## Document segment

I don’t know about you, but lately, my Facebook news feed has been full of ads for growth-oriented tech tools, promising everything from customer acquisition to revenue lift and more.

As a founder and partner in several tech companies, I’m lucky enough to have co-founders and developers I can turn to when I need specific functions built outside of the tools and suites I already use.
But if you’re new to growth marketing – or if you’re trying to up the growth game at your company – I can’t imagine how difficult it must be to figure out which tools to choose from in today’s crowded marketplace. That’s a big problem, according to to Susan Su, Head of Marketing at Reforge.

Recently, I interviewed Susan about what it takes to become a high-level growth executive, and one of the things we kept coming back to was the use of tools to drive growth. To her, fluency with off-the-shelf tools and the ability to make the most out of the data they provide is one of the two most important skills growth executives need to develop to remain competitive over the next 5-10 years.

Choosing Growth Marketing Tools

Although many growth execs think they have to run out and build their own tools to address their own growth marketing needs, Susan argues that off-the-shelf tools have a lot to offer.

“There’s the data, the ability to sort and understand the data, and – very importantly – the velocity, because you don’t have to go build your own proprietary tools,” she says. “If you’re early- or mid-stage and you’re running experiments, it’s often much cheaper to buy, rather than build. You need to understand the ecosystem of off-the-shelf tools and to be fluent in what those tools are. Products like Intercom, Mixpanel, advanced Google Analytics setups, and landing page tools all allow you to test faster without having to rebuild the wheel from scratch.”

Of course, knowing that growth marketing tools offer all these advantages is one thing. Actually choosing the right tools for your company is another challenge entirely.

To help navigate this issue, I asked Susan to share the questions she advises Reforge cohorts to answer. Here are three of her suggestions:

What size and scale do we need?

Susan is quick to acknowledge that the investment requirements for different marketing tools vary widely, from small, single-function tools to all-in-one suites that handle multiple needs. At the end of the day, your company’s operating financials will dictate, to a large degree, which different options you can consider.

## Available data
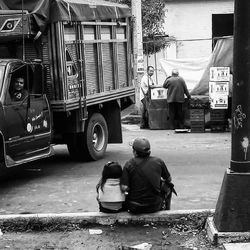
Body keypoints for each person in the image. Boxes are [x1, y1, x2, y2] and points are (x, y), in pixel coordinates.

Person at [121, 138, 173, 214]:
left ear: (135, 152)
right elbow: (169, 179)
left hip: (135, 207)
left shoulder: (129, 164)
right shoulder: (158, 161)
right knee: (168, 187)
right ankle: (167, 211)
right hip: (154, 206)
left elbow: (124, 188)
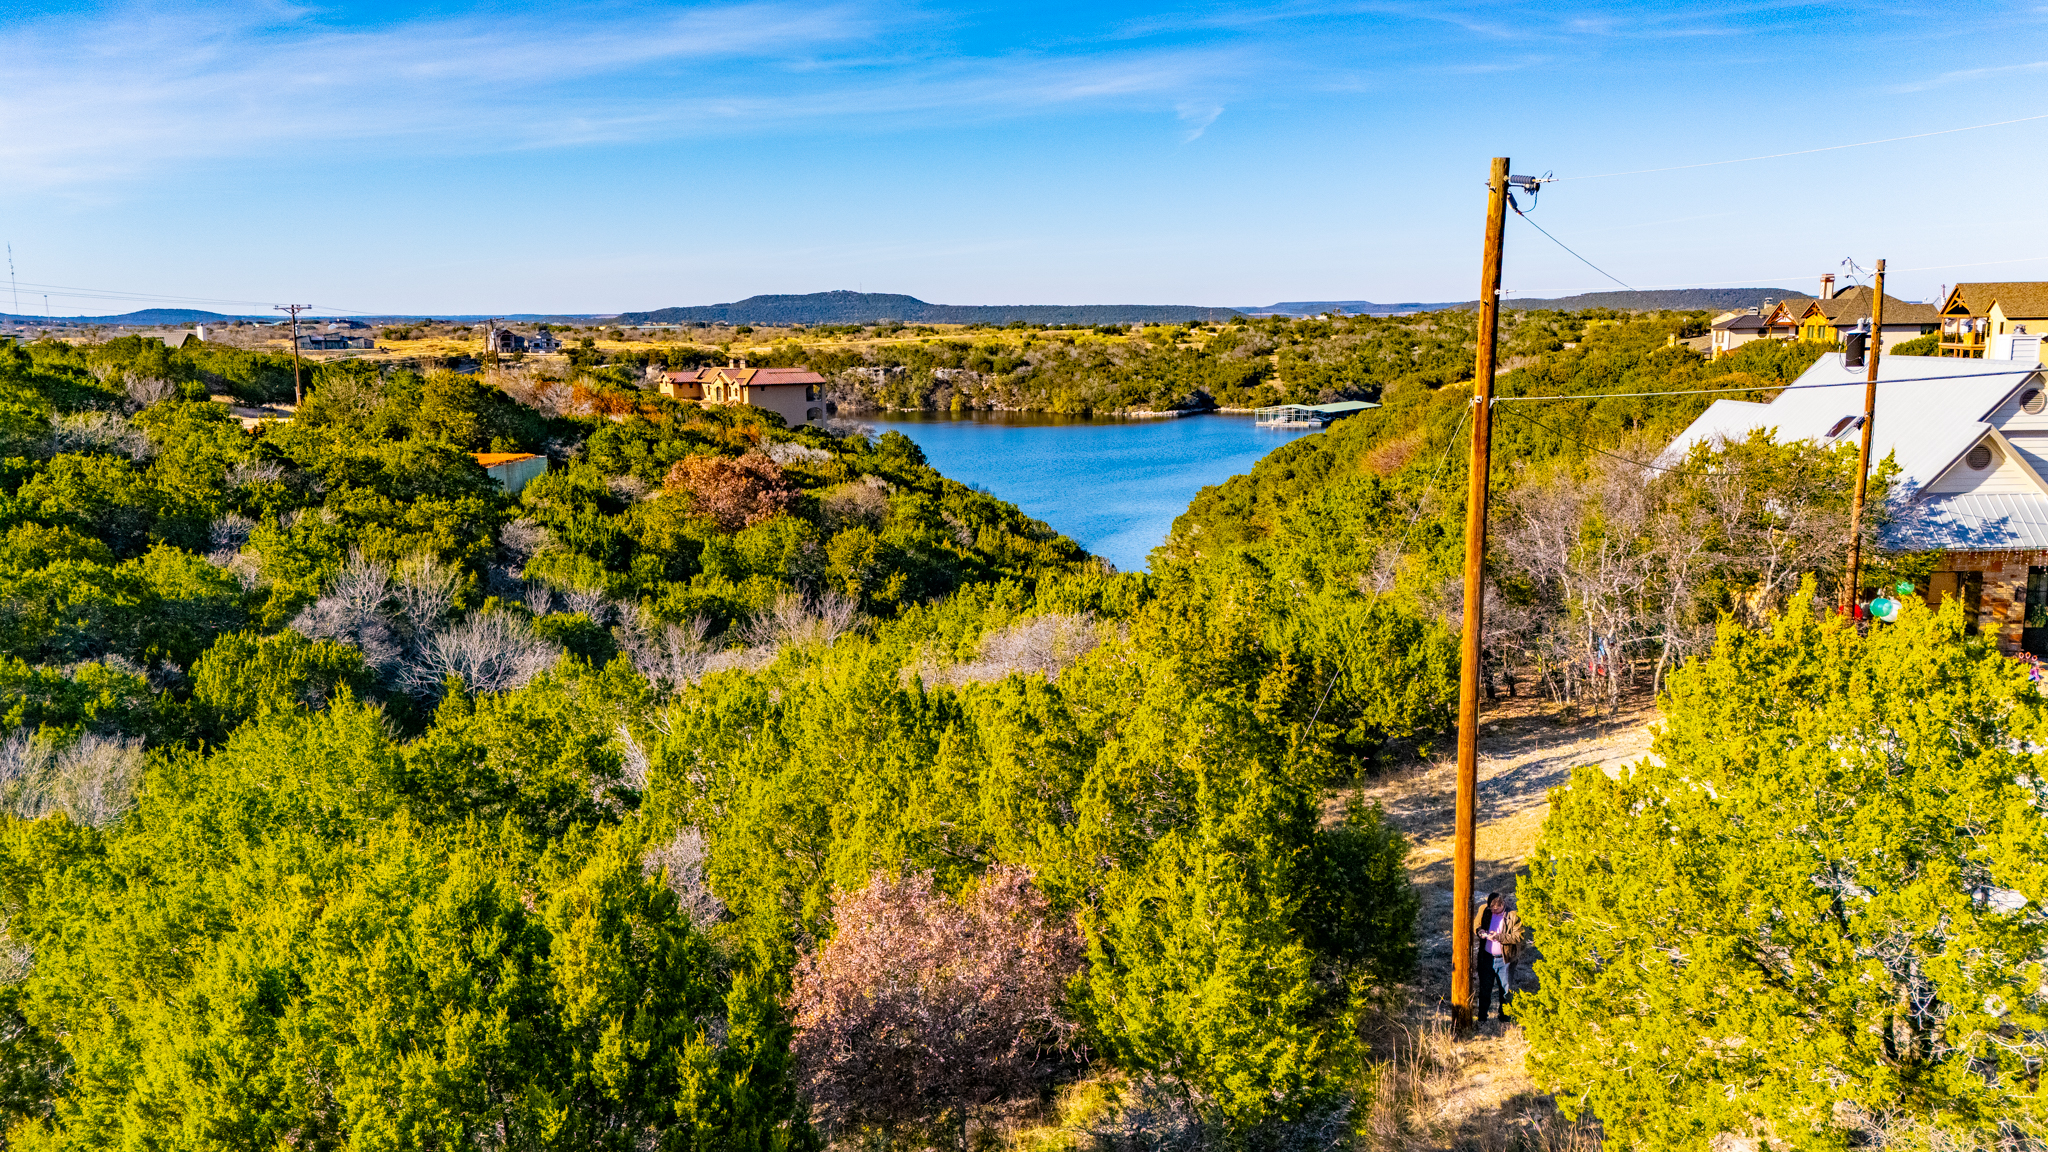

## Task instructions
1. List every product that Susan Su's quote in the growth marketing tools article names as letting you test faster.
2. Retype the stretch of the growth marketing tools article from "To help navigate" through "you can consider.".

## Task responses
1.
Intercom
Mixpanel
advanced Google Analytics setups
landing page tools

2.
To help navigate this issue, I asked Susan to share the questions she advises Reforge cohorts to answer. Here are three of her suggestions:

What size and scale do we need?

Susan is quick to acknowledge that the investment requirements for different marketing tools vary widely, from small, single-function tools to all-in-one suites that handle multiple needs. At the end of the day, your company’s operating financials will dictate, to a large degree, which different options you can consider.